Pelletier stellt eine weitere Frage in den Raum: "Wird sich mit dem Abklingen der Epidemie ein neues Paradigma für die Organisation der Arbeit und unsere Lebensweise herausbilden?" Seiner Meinung nach werden wir in der Lage sein, das Beste aus den neuen Praktiken zu machen, die diese Krise uns auferlegt hat: mehr Zeit mit unserer Familie und in der Natur verbringen, kochen und Zeit am Tisch verbringen, die am besten geeignete Art zu Reisen wählen. Die Entdeckung der Vorzüge der Telearbeit werde es unter anderem ermöglichen, die Reisen in überlasteten öffentlichen Verkehrsmitteln zu reduzieren und damit den Verbrauch umweltschädlicher Kraftstoffe zu reduzieren. Diese Krise habe es uns auch ermöglicht, die neuen Technologien besser zu nutzen – um sich zu informieren, zu unterrichten und zu lernen, für die Diagnose und die Behandlung und um sich zu bilden. "Wenn es jetzt erforderlich ist, Abstand zu halten, erlaubt uns die digitale Technologie, Verbindungen aufzunehmen. Die Pandemie wird viele Hindernisse beseitigen und die digitale Transformation der Wirtschaft beschleunigen", meint Pelletier.

In das Umfeld dieser neuen strukturellen Trends gehören etwa Softwareunternehmen, die Telearbeit erleichtern, Unternehmen der Fernmedizin und des Fernunterrichts sowie Anbieter im Zusammenhang mit Infrastruktur und Software für die Cloud. Tatsächlich dauerte es nicht lange, bis die Akteure an der Wall Street Unternehmen bevorzugten, die Anhänger des neuen Mottos "stay at home" sind. Es gebe mehrere Unternehmen, die direkt von dieser Krise profitieren, so etwa Netflix, Zoom, Slack, Activision Blizzard, New York Times, Spotify, Sonos, Citrix, Amazon, Blue Apron, Alibaba oder Campbell Soup. "Viele von ihnen werden auch ihre Versorgung besser sichern müssen, indem sie einen Teil ihrer Produktion verlagern und ihre Lieferkette überdenken. Schliesslich könnten die im traditionellen Einzelhandel verloren gegangenen Arbeitsplätze dauerhaft wegfallen, wenn die Epidemie die Verlagerung auf den Online-Vertrieb beschleunigt", sagt der Investment Manager.

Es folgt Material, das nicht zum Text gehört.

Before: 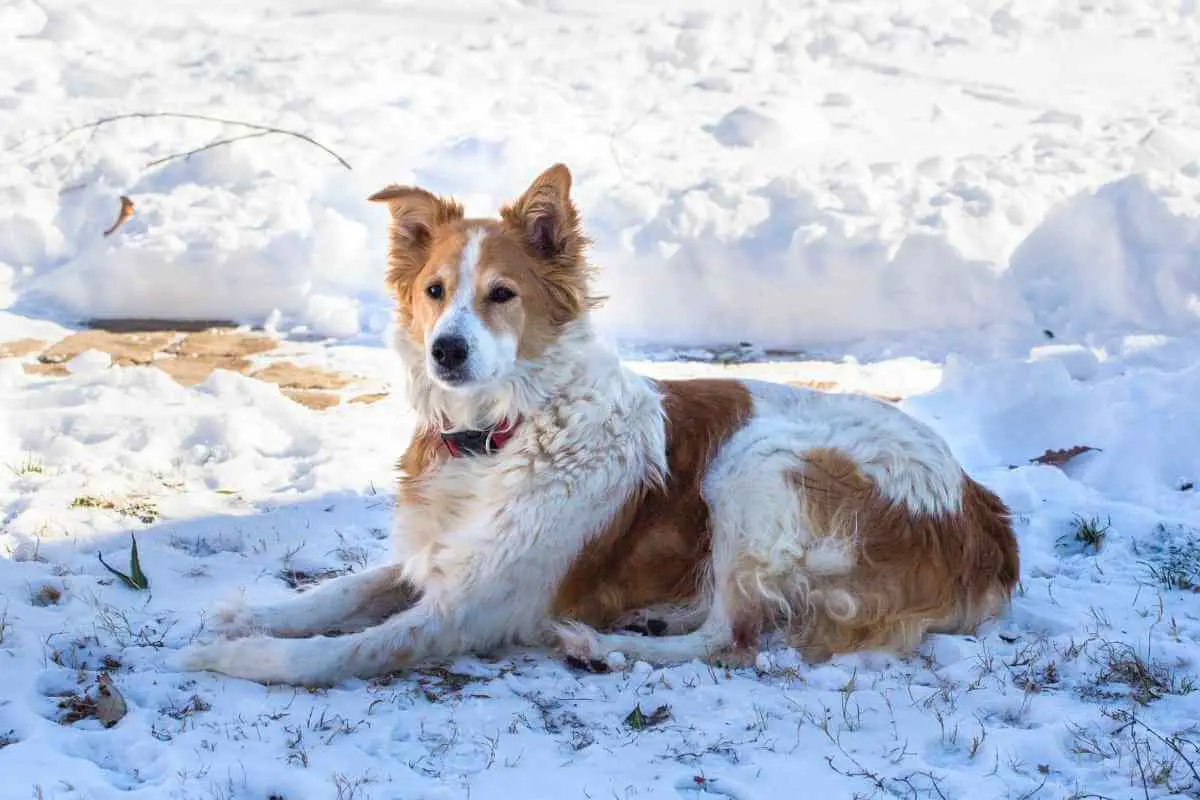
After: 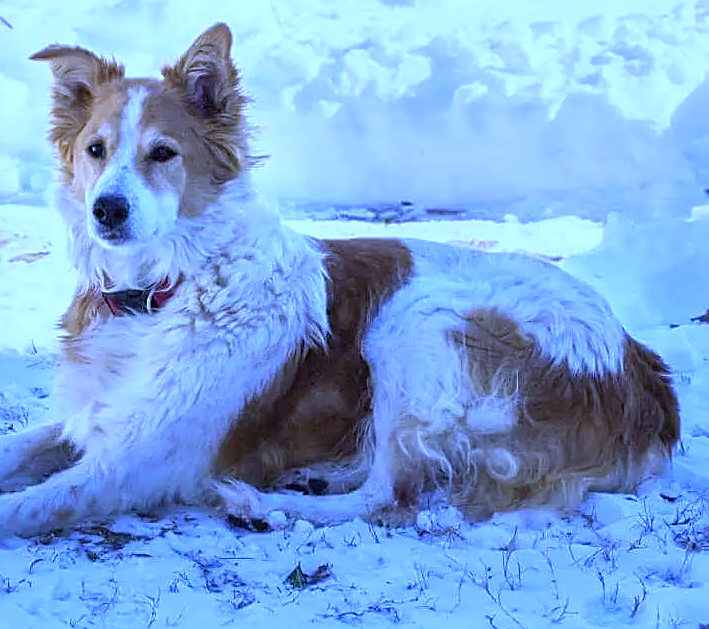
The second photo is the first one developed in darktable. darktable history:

Corona-Krise beschleunigt den Wandel

Letztlich zeige diese Krise viele strukturelle Probleme in unseren Volkswirtschaften auf. Sie werde eine Beschleunigung des Wandels ermöglichen. "Das sind Veränderungen, über die wir jetzt nachdenken und in die wir langfristig investieren können", betont Pelletier und fügt an: "Diese Krise könnte uns auch dazu veranlassen, eines der wenigen Dinge auf der Welt ernst zu nehmen, das wirklich selten ist, das wirklich einen Wert hat: Zeit. Die Zeit unseres täglichen Lebens, die wir nicht länger durch sinnlose oder nutzlose Aktivitäten verlieren sollten. Schliesslich der Gewinn für unsere Zivilisation, die durch die Förderung eines grösseren Wohlwollens, der Solidarität mit den schwächsten Bevölkerungsgruppen, der Zusammenarbeit zwischen den Ländern und eines grösseren Respekts vor unserer Umwelt im weitesten Sinne bewahrt werden kann."